Nasty Conspiracy Theory Ahoy:

The biggest pun-lovers on the OTH team, who revelled in sending up their ridiculousness, were Lee and Herring. Fast forward a couple of years. L&H are out of the picture and certain parties are determined to ensure that they remain so, letters complaining of articles mentioning them being 'Factually Inaccurate' and all. Chapman Baxter aside, TDT features far, far less puns than OTH.

Could Rebecca Front have in fact been misrecalling a later incident from after the Stalinist 'nothing remotely Lee and Herring-like' party line had come into force?

Something to chew over, anyway.

Quote from: "Rebecca Front"But puns are so last century. In the age of darker than dark, bitter without the sweet comedy, the sort of comedy in which I so often work, puns are simply not done. They're considered cheap, cheesy and a bit juvenile.
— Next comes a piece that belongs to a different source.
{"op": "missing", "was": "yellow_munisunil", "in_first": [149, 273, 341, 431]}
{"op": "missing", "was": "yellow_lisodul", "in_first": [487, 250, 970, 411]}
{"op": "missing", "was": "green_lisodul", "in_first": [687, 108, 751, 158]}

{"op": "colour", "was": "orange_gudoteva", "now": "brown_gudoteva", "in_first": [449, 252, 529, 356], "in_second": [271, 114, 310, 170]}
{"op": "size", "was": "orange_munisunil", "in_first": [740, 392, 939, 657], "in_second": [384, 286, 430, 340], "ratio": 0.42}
Cuh, she's got some Front.

This and Paul Scholes in the same day.  I think I've lost the will to live.

Purple Tentacle

Quote from: "TJ"Could Rebecca Front have in fact been misrecalling a later incident from after the Stalinist 'nothing remotely Lee and Herring-like' party line had come into force?
Something to chew over, anyway.

The impression I got from reading what L&H have said in the past was that they were considered an irrelevence by the rest of the cast, that ditching them wasn't seen as "that big a deal".... would they really be so affected by these two nobodies that they would conciously try to purge them?
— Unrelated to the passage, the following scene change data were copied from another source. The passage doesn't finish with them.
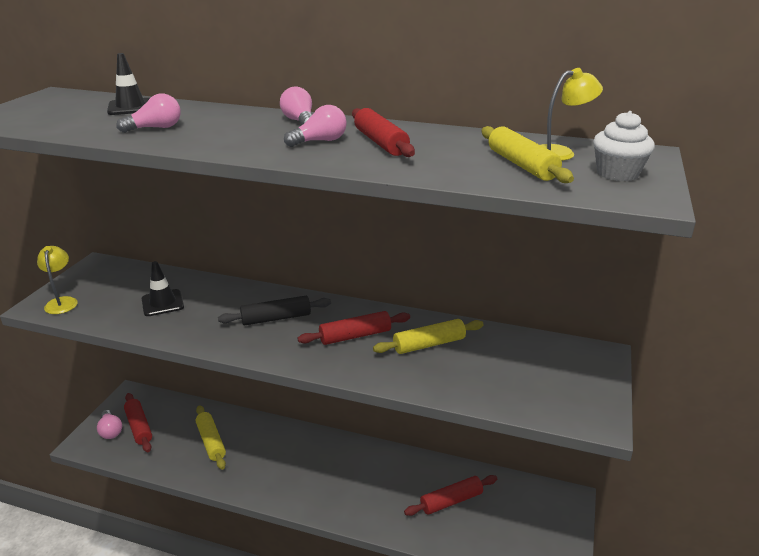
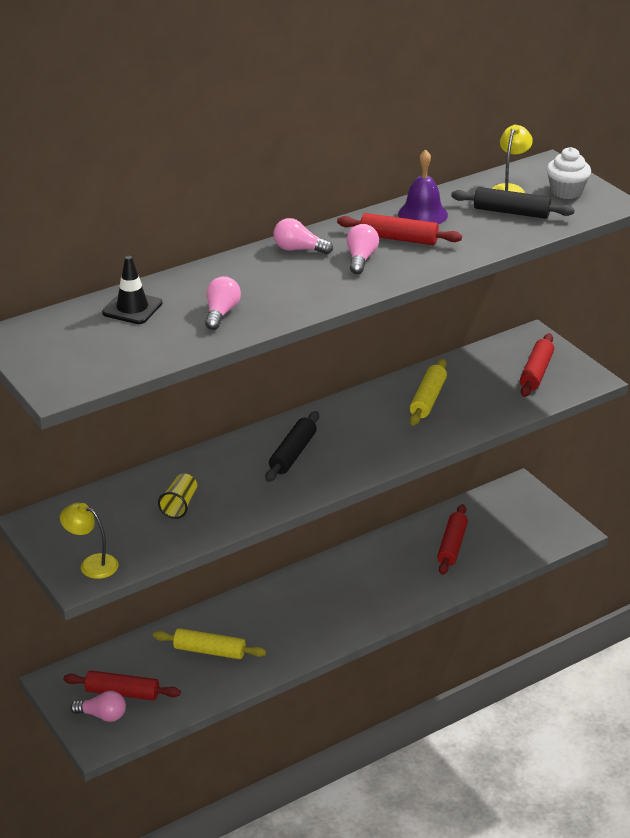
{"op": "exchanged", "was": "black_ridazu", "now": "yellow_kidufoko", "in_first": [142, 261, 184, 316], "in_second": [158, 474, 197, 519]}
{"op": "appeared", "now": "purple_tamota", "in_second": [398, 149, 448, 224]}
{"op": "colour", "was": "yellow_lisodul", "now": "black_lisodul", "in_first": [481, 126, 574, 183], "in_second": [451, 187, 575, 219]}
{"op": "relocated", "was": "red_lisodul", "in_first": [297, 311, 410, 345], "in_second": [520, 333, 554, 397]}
Ooooh, guesswork guesswork with nothing to go on.....

burpmitosis

Quote from: "Ambient Sheep"
Quote from: "burpmitosis"The puns she mentions are not funny though.   If TDT had used puns in a Giles Brandreth on Countdown friendly "let's make the crowd groan" way, it wouldn't have been funny.
No, but:
Quote from: "Me, earlier, "If Chapman Baxter had ever died by hanging, I could just imagine Barbara Wintergreen grinning greenishly at the camera and saying "...and for Baxter in the morning, no noose is good noose!"
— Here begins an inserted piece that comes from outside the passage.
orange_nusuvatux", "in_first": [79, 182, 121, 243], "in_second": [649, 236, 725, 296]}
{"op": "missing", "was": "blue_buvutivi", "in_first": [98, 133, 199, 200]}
It's the way they're used, I suppose.  Maybe it was the context in which she came out with it that was the problem, and she just took the non-laugh she got to heart and misremembered the whole event based on her hurt pride.  Maybe someone just meant, no puns, no inuendo in context of the piece they were thrashing out at that exact moment.  Or maybe they were all a bunch of elitist wankers at the time, and after a while realised they couldn't do it without puns and inuendo and gave in to Front.

Godzilla Bankrolls

Not quite a pun, but TDT didn't have any of the "Sit in a pen and save a hen" or "as well as the footballing skills that made him famous" wordy silliness that Lee and Herring brought to OTH.

I think it must have been Marber or Iannucci that curtailed Front's puns, if we suppose that TJ's theory is correct, as Marber didn't get on with them (for well-documented reasons), and Iannucci went to the trouble of re-editing that compilation. I doubt Coogan and Schneider would have been too worried about 'emulating' the L&H style. I don't know when Mackichan's differences with Herring occurred - anyone have any idea?

Ambient Sheep

Quote from: "burpmitosis"It's the way they're used, I suppose.  Maybe it was the context in which she came out with it that was the problem, and she just took the non-laugh she got to heart and misremembered the whole event based on her hurt pride.  Maybe someone just meant, no puns, no inuendo in context of the piece they were thrashing out at that exact moment.  Or maybe they were all a bunch of elitist wankers at the time, and after a while realised they couldn't do it without puns and inuendo and gave in to Front.
Absolutely.  I've got no argument with that.  I was thinking something similar to some of that myself but was unable to articulate it.

Quote from: "Beloved Aunt"I don't know when Mackichan's differences with Herring occurred - anyone have any idea?
I didn't know there WERE any?  What happened there?